Friday, February 05, 2021

1985 - "Ulster's Not For Sale"... but the original Great Seal of Northern Ireland was!

On 23 July 1985, at 10.30am, the very first Great Seal for Northern Ireland, from December 1924, was due to be auctioned at Christie's in London as one item in their Ancient, English and Foreign Coins sale, and it appeared in colour on the front cover of the catalogue.

The Christie's catalogue of the sale doesn't name the previous owner, but its lengthy historical description is entitled 'The Property of a Nobleman'. The description points out that it included 'a wreath of shamrocks, roses and thistles' and that it was 13.8cm in diameter and weighed 197ozs. The expected value was £4000 – £5000.

According to reports on the British Newspaper Archive, at the very last moment it was withdrawn from the auction and sold privately. The irony is that, that same year, 'Ulster's Not For Sale' was a familiar slogan around the time of the announcement of the Anglo-Irish Agreement, as per the picture below. However the Great Seal was indeed for sale.

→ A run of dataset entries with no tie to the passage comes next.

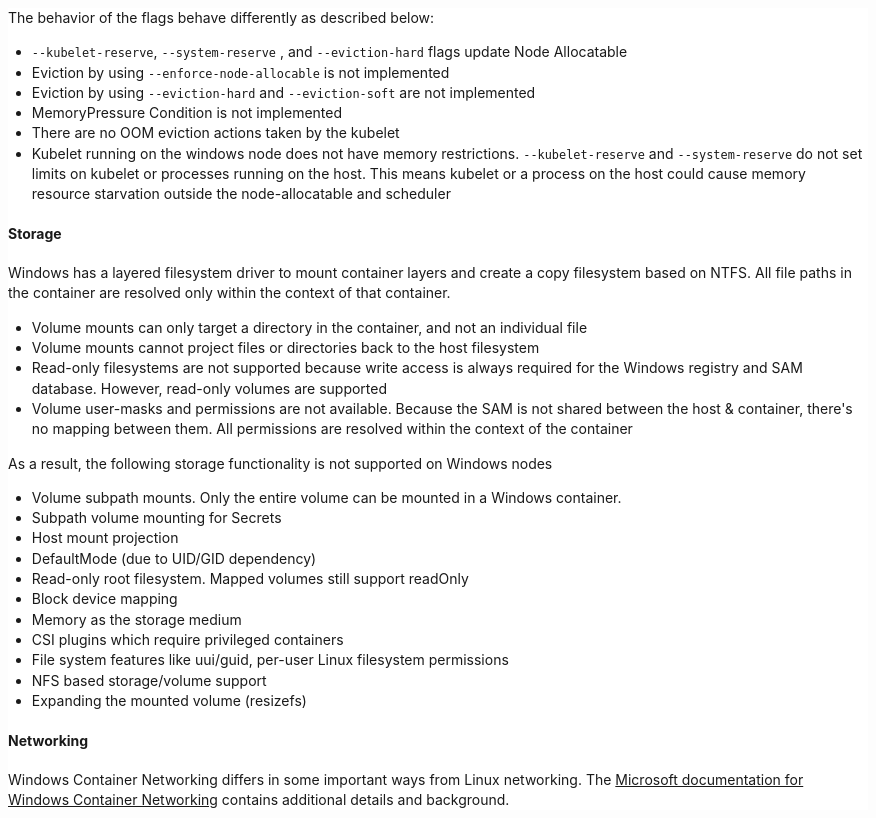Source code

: The behavior of the flags behave differently as described below:

- `--kubelet-reserve`, `--system-reserve` , and `--eviction-hard` flags update
  Node Allocatable
- Eviction by using `--enforce-node-allocable` is not implemented
- Eviction by using `--eviction-hard` and `--eviction-soft` are not implemented
- MemoryPressure Condition is not implemented
- There are no OOM eviction actions taken by the kubelet
- Kubelet running on the windows node does not have memory restrictions.
  `--kubelet-reserve` and `--system-reserve` do not set limits on kubelet or
  processes running on the host. This means kubelet or a process on the host
  could cause memory resource starvation outside the node-allocatable and
  scheduler

#### Storage

Windows has a layered filesystem driver to mount container layers and create a
copy filesystem based on NTFS. All file paths in the container are resolved only
within the context of that container.

- Volume mounts can only target a directory in the container, and not an
  individual file
- Volume mounts cannot project files or directories back to the host filesystem
- Read-only filesystems are not supported because write access is always
  required for the Windows registry and SAM database. However, read-only volumes
  are supported
- Volume user-masks and permissions are not available. Because the SAM is not
  shared between the host & container, there's no mapping between them. All
  permissions are resolved within the context of the container

As a result, the following storage functionality is not supported on Windows
nodes

- Volume subpath mounts. Only the entire volume can be mounted in a Windows
  container.
- Subpath volume mounting for Secrets
- Host mount projection
- DefaultMode (due to UID/GID dependency)
- Read-only root filesystem. Mapped volumes still support readOnly
- Block device mapping
- Memory as the storage medium
- CSI plugins which require privileged containers
- File system features like uui/guid, per-user Linux filesystem permissions
- NFS based storage/volume support
- Expanding the mounted volume (resizefs)

#### Networking

Windows Container Networking differs in some important ways from Linux
networking. The
[Microsoft documentation for Windows Container Networking](https://docs.microsoft.com/en-us/virtualization/windowscontainers/container-networking/architecture)
contains additional details and background.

The Great Seal for Northern Ireland had been designed by Neville Wilkinson, struck by the Royal Mint (who also produced one for the Government of the Irish Free State). Later newspaper accounts say that the obverse of the Great Seal was designed by George Kruger Gray and engraved by Cecil Thomas.

The Great Seal was revised a few times over the decades. The next edition was in July 1938, and in doing so the formal procedure of "the defacing of the old" was undertaken. In November 1938 impressions of the original and the new Great Seal were among items donated to the collection of Belfast Museum and Art Gallery. In 1953 it was again revised to depict the new Queen Elizabeth II, and the Northern Whig even printed a photograph on 6 November showing both parts of the new Great Seal beside "the special hammer used to deface the old Seal". 

Perhaps someone out there knows where the Great Seals are kept today.